(Entries from a dataset)
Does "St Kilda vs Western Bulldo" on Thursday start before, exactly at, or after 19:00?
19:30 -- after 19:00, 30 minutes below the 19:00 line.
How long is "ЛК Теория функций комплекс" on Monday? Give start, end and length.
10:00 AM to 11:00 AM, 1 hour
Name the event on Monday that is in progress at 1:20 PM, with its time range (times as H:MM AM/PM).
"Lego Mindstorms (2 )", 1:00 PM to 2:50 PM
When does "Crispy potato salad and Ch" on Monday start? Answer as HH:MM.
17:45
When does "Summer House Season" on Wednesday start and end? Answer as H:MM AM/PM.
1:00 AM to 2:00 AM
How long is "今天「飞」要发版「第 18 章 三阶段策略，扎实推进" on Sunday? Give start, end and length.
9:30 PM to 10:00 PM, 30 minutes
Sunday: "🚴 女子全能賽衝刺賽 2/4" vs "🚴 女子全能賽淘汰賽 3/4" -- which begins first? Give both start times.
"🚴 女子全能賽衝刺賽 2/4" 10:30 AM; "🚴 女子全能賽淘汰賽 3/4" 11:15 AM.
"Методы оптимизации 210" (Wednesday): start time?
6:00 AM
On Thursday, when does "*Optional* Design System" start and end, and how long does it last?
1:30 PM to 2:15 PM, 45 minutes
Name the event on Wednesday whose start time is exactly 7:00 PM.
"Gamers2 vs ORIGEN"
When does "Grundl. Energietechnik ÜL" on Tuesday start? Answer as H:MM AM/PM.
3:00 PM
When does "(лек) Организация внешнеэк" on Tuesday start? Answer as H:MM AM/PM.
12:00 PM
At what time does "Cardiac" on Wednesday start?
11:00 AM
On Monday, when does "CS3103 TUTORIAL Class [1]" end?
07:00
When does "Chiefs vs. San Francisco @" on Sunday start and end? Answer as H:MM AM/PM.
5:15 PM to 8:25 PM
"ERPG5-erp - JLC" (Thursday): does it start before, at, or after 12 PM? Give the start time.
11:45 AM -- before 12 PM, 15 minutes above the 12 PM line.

_Problem to solve_. Copy all of the items above verbatim, keeping every line and its answer in the same order.

_Exercise solution_.
Does "St Kilda vs Western Bulldo" on Thursday start before, exactly at, or after 19:00?
19:30 -- after 19:00, 30 minutes below the 19:00 line.
How long is "ЛК Теория функций комплекс" on Monday? Give start, end and length.
10:00 AM to 11:00 AM, 1 hour
Name the event on Monday that is in progress at 1:20 PM, with its time range (times as H:MM AM/PM).
"Lego Mindstorms (2 )", 1:00 PM to 2:50 PM
When does "Crispy potato salad and Ch" on Monday start? Answer as HH:MM.
17:45
When does "Summer House Season" on Wednesday start and end? Answer as H:MM AM/PM.
1:00 AM to 2:00 AM
How long is "今天「飞」要发版「第 18 章 三阶段策略，扎实推进" on Sunday? Give start, end and length.
9:30 PM to 10:00 PM, 30 minutes
Sunday: "🚴 女子全能賽衝刺賽 2/4" vs "🚴 女子全能賽淘汰賽 3/4" -- which begins first? Give both start times.
"🚴 女子全能賽衝刺賽 2/4" 10:30 AM; "🚴 女子全能賽淘汰賽 3/4" 11:15 AM.
"Методы оптимизации 210" (Wednesday): start time?
6:00 AM
On Thursday, when does "*Optional* Design System" start and end, and how long does it last?
1:30 PM to 2:15 PM, 45 minutes
Name the event on Wednesday whose start time is exactly 7:00 PM.
"Gamers2 vs ORIGEN"
When does "Grundl. Energietechnik ÜL" on Tuesday start? Answer as H:MM AM/PM.
3:00 PM
When does "(лек) Организация внешнеэк" on Tuesday start? Answer as H:MM AM/PM.
12:00 PM
At what time does "Cardiac" on Wednesday start?
11:00 AM
On Monday, when does "CS3103 TUTORIAL Class [1]" end?
07:00
When does "Chiefs vs. San Francisco @" on Sunday start and end? Answer as H:MM AM/PM.
5:15 PM to 8:25 PM
"ERPG5-erp - JLC" (Thursday): does it start before, at, or after 12 PM? Give the start time.
11:45 AM -- before 12 PM, 15 minutes above the 12 PM line.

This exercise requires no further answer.